Monday, July 23, 2007

Language differences (Llama)

Lately I have, once again, been attempting to learn some Thai. I've found a couple of differences between Thai and English that I find curious. Note: I'm no grammarian and even most of what I've learned from elementary school I have forgotten, so please forgive me when don't employ the proper descriptive terms.

Thais don't have a way to indicate future perfect or, it seems, future progressive. It's impossible to say that I will have done something by a certain time. The best Thai can manage is to say that I will do something at a certain time. In one conversation, this deficiency led to some stressful moments, as I attempted to explain that, though I did not know precisely when I would return from a trip, I knew it would be no later than Friday.

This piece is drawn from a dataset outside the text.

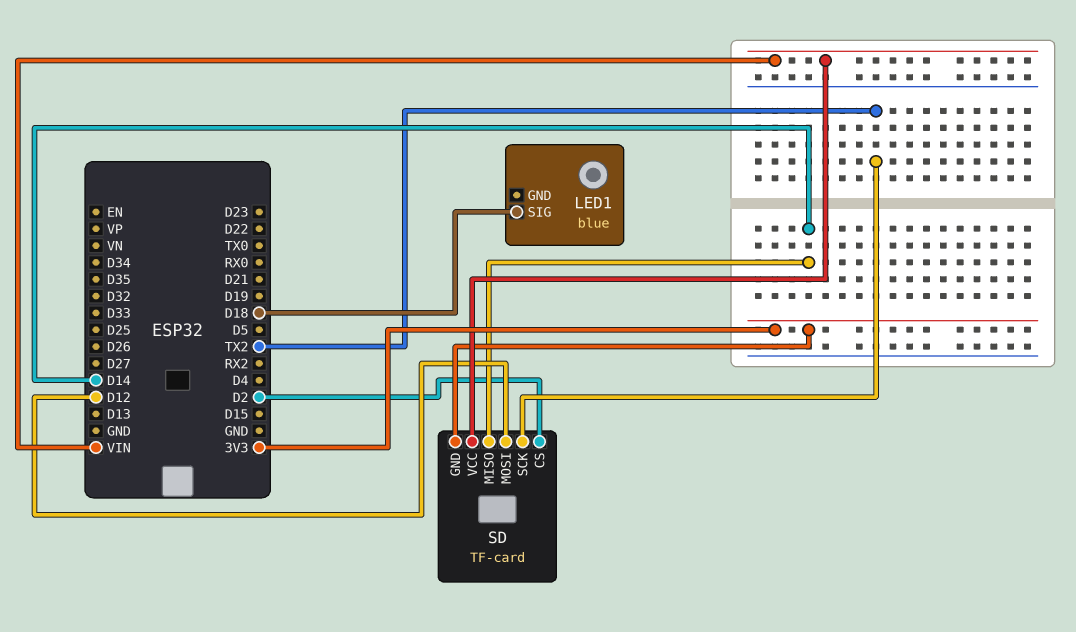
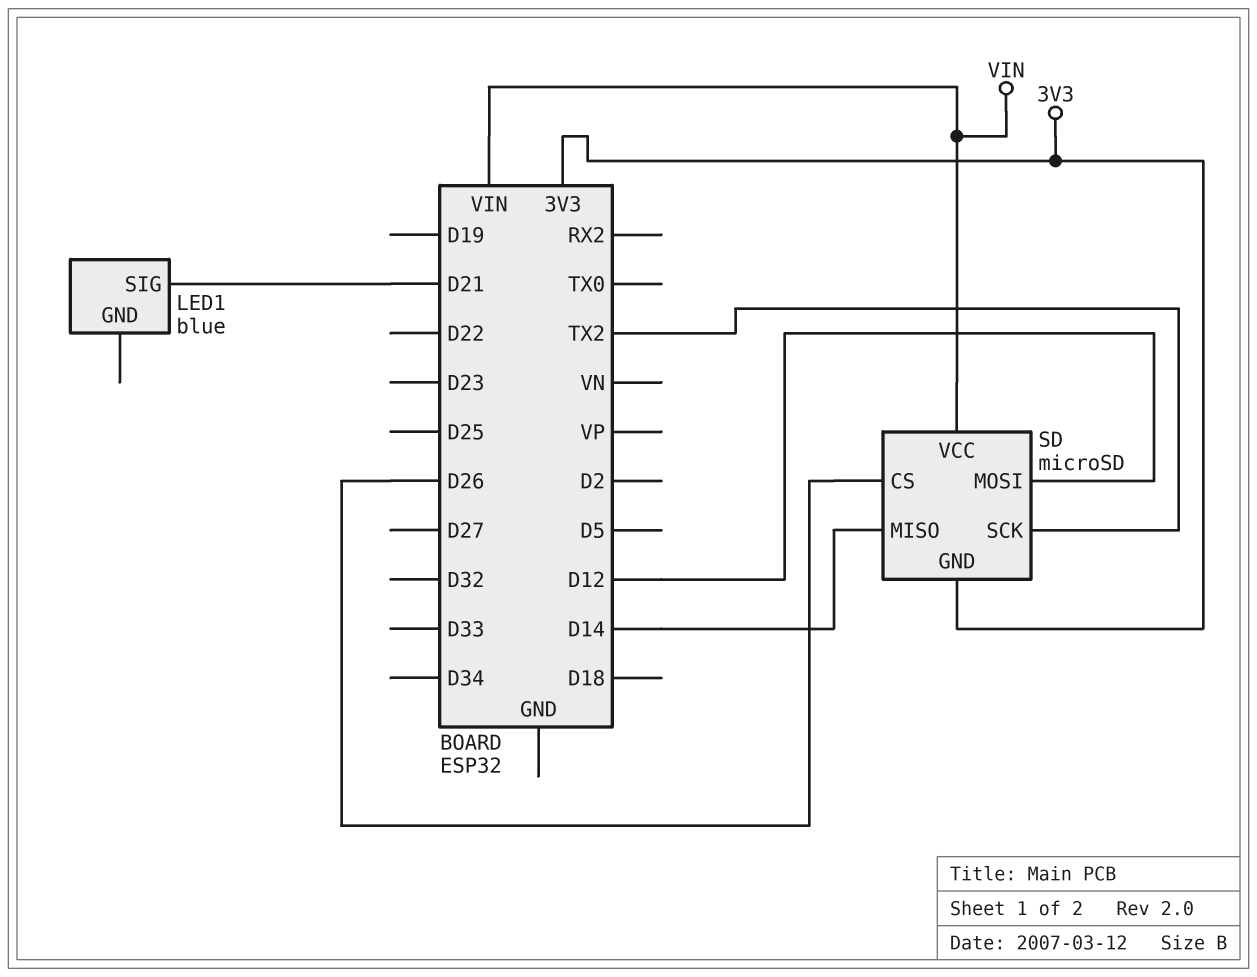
LED1 pin SIG: D18 -> D21
SD: TF-card -> microSD
SD pin CS: D2 -> D26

Thais do, however, have a way of expressing something that we can't express in English. They can take a verb such as "to go" (bai), "to love" (raak), "to eat" (gin) and "to scare" (glua) and precede it with "naa" (naa bai, naa raak, naa gin, naa glua). This new construction is an adjective that describes the potential for something. So naa rak, loosely translated, means "cute", but literally it means that something looks like it could be loved. Naa glua crudely translates to "scary", but it also means something that looks like it could be scary, even if we don't know yet if it actually is scary or not. Naa gin means that something looks appetizing. And "naa bai" can best be explained with an example of the negative... if it looks like it is going to rain, I might say "mai naa bai. fon ja dok.", which loosely means "It think it is a bad idea to go. It is going to rain."

I found it interesting, anyway :)

Thupt

1 comment:

Brien said...

Hm, the future possible. That could come in handy, like "someone that looks like she's legal." Keep So away from that one.